僕にとって良い革か否かは①原皮②鞣し③仕上げの三つの要素で決まります。

①は牛革においては食用の牛を屠殺・精肉する際の副産物であり、革のために育てられた牛というのはいないという事情もあってか年々質が下がっているという評判で、僕の感覚でも少なくとも良くはなってないという印象。となると優れた原皮と考える場合、熊・鹿・猪あたりの野生動物の力強さに期待することが多いです。

②については、アノネイとかデュプイとかハースとかベイカーあたりの名門タンナーはマジで凄い。それと比して国内のタンナーはやや考えが硬直していて、挑戦によってより良い革を作ろうみたいなガッツに欠けるところが多いのだけど、①で挙げた野生生物の皮を鞣してやるぜーみたいな挑戦をしてる人達は技術屋としての矜持があるのか、良い鞣しをするイメージです。

③についてはどこもそれなりだし、それなり以上を求めると単価がマッハ。なので僕は変にアレな仕上げをされた革を使うよりは自分で草木染めをしたり藍染めをしたりして自分でコストを吸収する道を選んでます。

となると、僕が革を買う際に重視すべきは①と②ということになって、必然的に野生生物の革とかトップメゾンが使うような有名タンナーの革くらいしか候補に残らない。

> 収集したデータ:
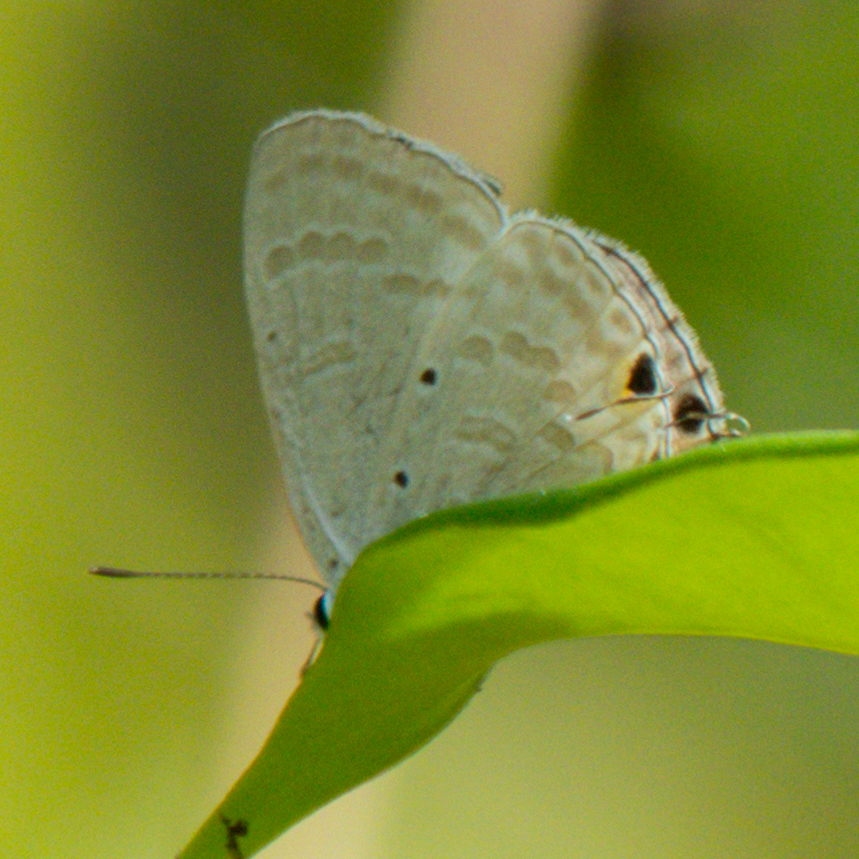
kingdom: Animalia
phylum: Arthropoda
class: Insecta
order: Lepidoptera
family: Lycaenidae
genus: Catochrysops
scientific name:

> 課題内容:
革選びについての文章のうち、「②については、アノネイとかデ」から始まり「良い鞣しをするイメージです。」まで続く部分を、一字一句変えずに書き写してください。 収集したデータは、ここでは一切使いません。

> 回答:
②については、アノネイとかデュプイとかハースとかベイカーあたりの名門タンナーはマジで凄い。それと比して国内のタンナーはやや考えが硬直していて、挑戦によってより良い革を作ろうみたいなガッツに欠けるところが多いのだけど、①で挙げた野生生物の皮を鞣してやるぜーみたいな挑戦をしてる人達は技術屋としての矜持があるのか、良い鞣しをするイメージです。